From: Lachlan Hunt <lachlan.hunt@lachy.id.au>
Date: Wed, 19 Oct 2011 20:01:30 +0200
Message-ID: <4E9F107A.1060807@lachy.id.au>
To: Alex Russell <slightlyoff@google.com>
CC: Webapps WG <public-webapps@w3.org>, Yehuda Katz <wycats@gmail.com>, John Resig <jeresig@gmail.com>, Paul Irish <paulirish@google.com>
On 2011-10-19 16:08, Alex Russell wrote:
> On Wed, Oct 19, 2011 at 1:54 PM, Lachlan Hunt<lachlan.hunt@lachy.id.au>  wrote:
>> I have attempted to address this problem before and the algorithm for
>> parsing a *scoped selector string* (basically what you're calling a
>> rootedSelector) existed in an old draft [1].
>> That draft also allowed the flexibility of including an explicit :scope
>> pseudo-class in the selector, which allows for conditional expressions to be
>> built into the selector itself that can be used to check the state of the
>> scope element or any of its ancestors.
> We could accomodate that by looking at the passed selector and trying
> to determine if it includes a ":scope" term.

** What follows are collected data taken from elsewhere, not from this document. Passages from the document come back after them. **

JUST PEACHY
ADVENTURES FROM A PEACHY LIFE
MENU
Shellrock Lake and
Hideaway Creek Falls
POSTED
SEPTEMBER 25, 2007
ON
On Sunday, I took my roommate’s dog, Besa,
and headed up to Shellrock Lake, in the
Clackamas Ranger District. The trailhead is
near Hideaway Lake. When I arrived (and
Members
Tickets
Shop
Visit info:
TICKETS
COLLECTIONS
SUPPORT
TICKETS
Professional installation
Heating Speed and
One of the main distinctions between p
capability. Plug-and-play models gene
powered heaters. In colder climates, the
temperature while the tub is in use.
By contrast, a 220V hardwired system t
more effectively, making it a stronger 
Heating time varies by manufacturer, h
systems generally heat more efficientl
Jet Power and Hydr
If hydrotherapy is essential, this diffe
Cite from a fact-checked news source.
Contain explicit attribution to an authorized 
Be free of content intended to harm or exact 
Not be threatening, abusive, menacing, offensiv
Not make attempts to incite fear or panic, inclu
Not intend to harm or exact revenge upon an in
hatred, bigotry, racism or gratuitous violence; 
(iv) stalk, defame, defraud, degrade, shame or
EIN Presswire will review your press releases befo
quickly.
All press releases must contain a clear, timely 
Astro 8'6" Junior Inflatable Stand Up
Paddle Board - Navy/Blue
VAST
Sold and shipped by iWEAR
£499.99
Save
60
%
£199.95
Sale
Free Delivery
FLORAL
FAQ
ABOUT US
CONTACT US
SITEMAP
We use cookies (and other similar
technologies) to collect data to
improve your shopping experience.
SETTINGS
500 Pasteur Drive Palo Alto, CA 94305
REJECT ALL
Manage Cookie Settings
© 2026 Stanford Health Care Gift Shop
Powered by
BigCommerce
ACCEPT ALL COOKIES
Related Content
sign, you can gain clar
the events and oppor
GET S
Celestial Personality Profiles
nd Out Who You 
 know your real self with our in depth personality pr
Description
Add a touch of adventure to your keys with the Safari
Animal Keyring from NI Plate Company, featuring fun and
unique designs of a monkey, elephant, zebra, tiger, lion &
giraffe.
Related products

If so, avoid prefixing.

Yes, that's exactly what the draft specified.

> That'd allow this sort of flexibility for folks who want to write
> things out long-hand or target the scope root in the selector,
> possibly returning itself.

I don't see a use case for wanting the proposed method to be able to 
return the element itself.  The case where it's useful for elements 
matching :scope to be the subject of a selector is where you're trying 
to filter a list of elements.

   document.querySelectorAll(".foo:scope", list);
   // Returns all elements from list that match.

But this wouldn't make sense

   el.find(".foo:scope") // Return itself if it matches.

That result seems effectively like a less efficient boolean check that 
is already handled by el.matchesSelector(".foo").

> I''d also support a resolution for this sort of power-tool that
> forces people to use document.qsa("...",scopeEl) to get at that sort
> of thing.

If there was no special handling to check for an explicit :scope, that 
would mean that any selector that does include :scope explicitly would 
not match anything at all.

e.g. el.findAll(":scope>p");

That would be equivalent to:

   document.querySelectorAll(":scope :scope>p", el);

Which won't match anything.

That might keep things simpler from an implementation perspective and 
doesn't sacrifice any functionality being requested.